# New Audi RS6 takes the fight to the BMW M5 and E63 AMG



## tim330i (Dec 18, 2001)

Audi is preparing to take on the latest BMW M5 and soon-to-be-revised Mercedes E63 AMG with an all-new Audi RS6. Power will come from an uprated version of the new twin-turbo 4.0-litre V8 from the S6, S7 and S8.

The new force-fed V8 replaces the naturally aspirated 5.0-litre V10 of its predecessor. Developed with Bentley, it kicks out a nominal 513bhp in the S8.

However, detailed changes, including added turbocharger boost pressure, are said to liberate a further 59bhp, taking it to 572bhp - the same output as the old V10 and well beyond the 414bhp of the S6 saloon and Avant. Torque is also set to climb beyond the 479lb ft of the S8. One Audi insider told Autocar that it'll be more than 516lb ft.

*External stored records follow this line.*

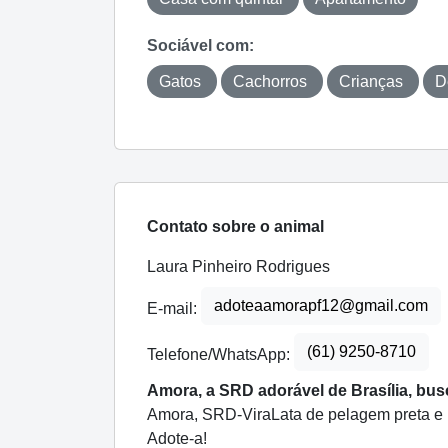
Sociável com:
Gatos
Cachorros
Crianças
D
Contato sobre o animal
Laura Pinheiro Rodrigues
adoteaamorapf12@gmail.com
E-mail:
(61) 9250-8710
Telefone/WhatsApp:
Amora, a SRD adorável de Brasília, bu
Amora, SRD-ViraLata de pelagem preta e ma
Adote-a!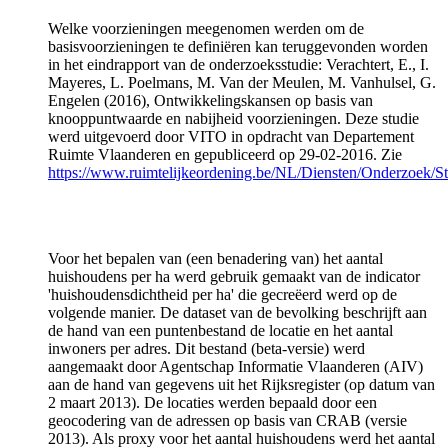
Welke voorzieningen meegenomen werden om de
basisvoorzieningen te definiëren kan teruggevonden worden
in het eindrapport van de onderzoeksstudie: Verachtert, E., I.
Mayeres, L. Poelmans, M. Van der Meulen, M. Vanhulsel, G.
Engelen (2016), Ontwikkelingskansen op basis van
knooppuntwaarde en nabijheid voorzieningen. Deze studie
werd uitgevoerd door VITO in opdracht van Departement
Ruimte Vlaanderen en gepubliceerd op 29-02-2016. Zie
https://www.ruimtelijkeordening.be/NL/Diensten/Onderzoek/Stu
Voor het bepalen van (een benadering van) het aantal
huishoudens per ha werd gebruik gemaakt van de indicator
'huishoudensdichtheid per ha' die gecreëerd werd op de
volgende manier. De dataset van de bevolking beschrijft aan
de hand van een puntenbestand de locatie en het aantal
inwoners per adres. Dit bestand (beta-versie) werd
aangemaakt door Agentschap Informatie Vlaanderen (AIV)
aan de hand van gegevens uit het Rijksregister (op datum van
2 maart 2013). De locaties werden bepaald door een
geocodering van de adressen op basis van CRAB (versie
2013). Als proxy voor het aantal huishoudens werd het aantal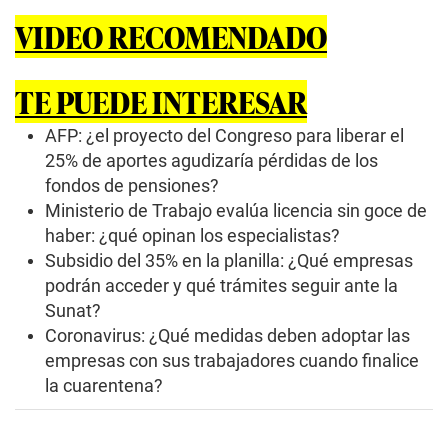
VIDEO RECOMENDADO
TE PUEDE INTERESAR
AFP: ¿el proyecto del Congreso para liberar el
25% de aportes agudizaría pérdidas de los
fondos de pensiones?
Ministerio de Trabajo evalúa licencia sin goce de
haber: ¿qué opinan los especialistas?
Subsidio del 35% en la planilla: ¿Qué empresas
podrán acceder y qué trámites seguir ante la
Sunat?
Coronavirus: ¿Qué medidas deben adoptar las
empresas con sus trabajadores cuando finalice
la cuarentena?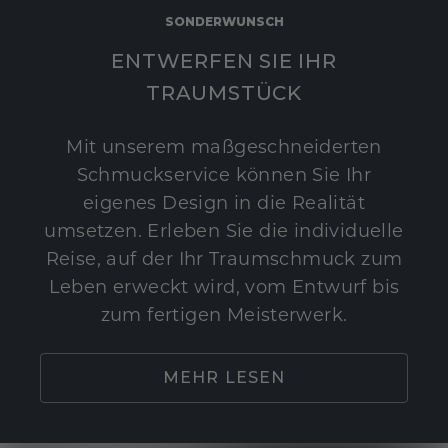
SONDERWUNSCH
ENTWERFEN SIE IHR
TRAUMSTÜCK
Mit unserem maßgeschneiderten
Schmuckservice können Sie Ihr
eigenes Design in die Realität
umsetzen. Erleben Sie die individuelle
Reise, auf der Ihr Traumschmuck zum
Leben erweckt wird, vom Entwurf bis
zum fertigen Meisterwerk.
MEHR LESEN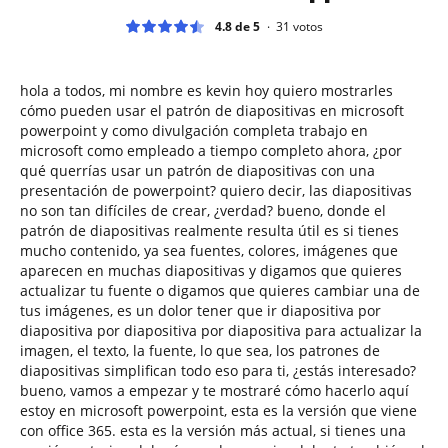
4.8 de 5
31
votos
hola a todos, mi nombre es kevin hoy quiero mostrarles
cómo pueden usar el patrón de diapositivas en microsoft
powerpoint y como divulgación completa trabajo en
microsoft como empleado a tiempo completo ahora, ¿por
qué querrías usar un patrón de diapositivas con una
presentación de powerpoint? quiero decir, las diapositivas
no son tan difíciles de crear, ¿verdad? bueno, donde el
patrón de diapositivas realmente resulta útil es si tienes
mucho contenido, ya sea fuentes, colores, imágenes que
aparecen en muchas diapositivas y digamos que quieres
actualizar tu fuente o digamos que quieres cambiar una de
tus imágenes, es un dolor tener que ir diapositiva por
diapositiva por diapositiva por diapositiva para actualizar la
imagen, el texto, la fuente, lo que sea, los patrones de
diapositivas simplifican todo eso para ti, ¿estás interesado?
bueno, vamos a empezar y te mostraré cómo hacerlo aquí
estoy en microsoft powerpoint, esta es la versión que viene
con office 365. esta es la versión más actual, si tienes una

The RS6's power will eclipse both the 552bhp of the M5 and the maximum 549bhp available with the current E63 AMG.

Read more about the Audi RS6

Looks like the BMW M5 is going to end up in a three way street fight as Audi and Mercedes turn up the heat, and the power. Do you think the M5 will be able to hold it's own against the RS5 and the E63 AMG?


----------



## OBS3SSION (Oct 1, 2002)

:thumbup:

I love the fact that they are showing an RS6 Avant! What better car than one that can tear up the street or track, carry 5 people to a posh night out on the town, and haul more stuff home from Costco or Home Depot than a good number of "crossovers" or even SUVs. Too bad stupid Americans can't realize that and instead insist on said crossovers and SUVs.


----------